Flat owners generally buy their properties on a leasehold, as opposed to freehold, basis, and although some houses have been sold on a leasehold basis for more than 50 years, recent concerns relating to escalating ground rent have led the Government to announce that it will ban the sale of leasehold houses.

Charlotte said more than one million house owners are caught in a “leasehold trap”.

“Thanks to a lease clause, housing developers can charge ground rents that double every ten years, which has resulted in these house owners being weighed down with annual bills that run into thousands of pounds,” explained Charlotte.

“These rules have also meant that many people have become trapped in their homes because they have been rendered unsellable and banks won’t offer mortgages on them.”

The Law Commission says it wants to make enfranchisement easier, quicker and more cost effective, by reducing the legal and other associated costs, particularly for leaseholders, by introducing a clear prescribed methodology for calculating the price of the freehold.

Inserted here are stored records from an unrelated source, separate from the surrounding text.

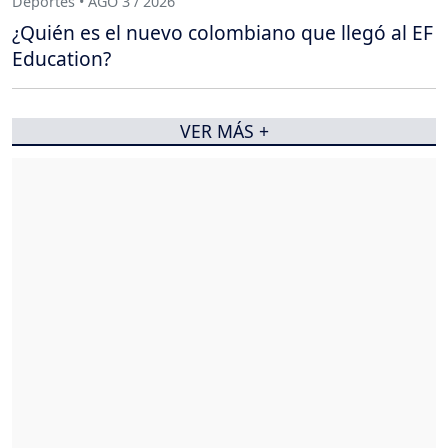
Deportes • AGO 3 / 2026
¿Quién es el nuevo colombiano que llegó al EF
Education?
VER MÁS +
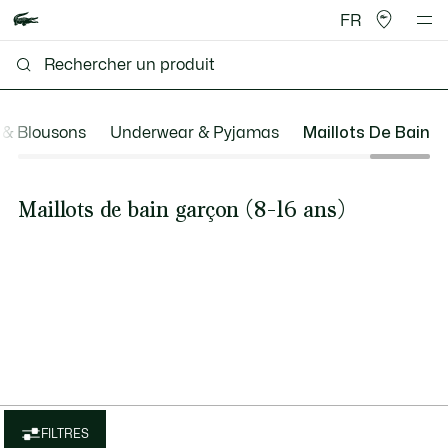
FR
& Blousons
Underwear & Pyjamas
Maillots De Bain
Maillots de bain garçon (8-16 ans)
FILTRES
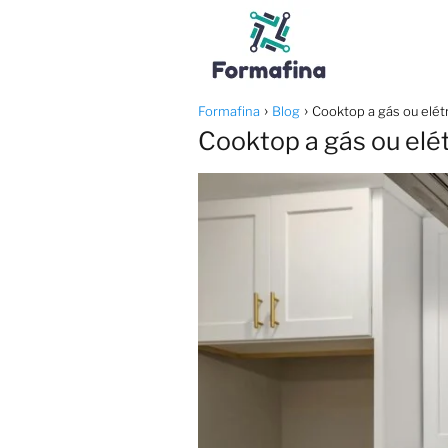
Formafina
Blog
Cooktop a gás ou elétr
Cooktop a gás ou elét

It also proposes reducing or removing the requirements for leaseholders to have owned their lease for two years before enfranchising, and to pay their landlord’s costs of enfranchisement.

The Commission says that rationalising and streamlining the system, which currently extends to 450 pages over 50 different Acts of Parliament, and expanding the existing enfranchisement rights and to improving the procedure for claiming enfranchisement rights would help leaseholders, but not at the expense of landlords.

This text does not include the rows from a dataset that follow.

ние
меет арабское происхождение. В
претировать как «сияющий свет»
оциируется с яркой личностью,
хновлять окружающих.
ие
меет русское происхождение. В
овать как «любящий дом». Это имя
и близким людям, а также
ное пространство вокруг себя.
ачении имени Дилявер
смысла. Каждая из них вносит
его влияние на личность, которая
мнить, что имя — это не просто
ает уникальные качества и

Charlotte said: “Whilst there are many parts of the proposed reforms that need a great deal of thought as to implementation and accessibility, it is hard to see how anyone could object to the principles of the reform and the Commission has put forward some very interesting ideas.

“Seeking to untangle the enfranchisement rules and make them accessible and affordable to leaseholders is to be supported. It is, however, a plan which needs to be tested extensively to make sure that it isn’t derailed by any overly complex process with pitfalls for the unwary.”

The document offers “very interesting lateral thinking ideas” as to how to reduce enfranchisement prices, said Charlotte.

She said claims – mainly in London – that offices are “houses” would no longer apply because the proposals would remove the unsatisfactory definition of what a “house” is and there would be a 25% non-residential limit to all enfranchisements.

“There are lots of ideas contained within the document and it will be interesting to see what contributions property agents, landlords and tenants will offer during the consultation period,” added Charlotte.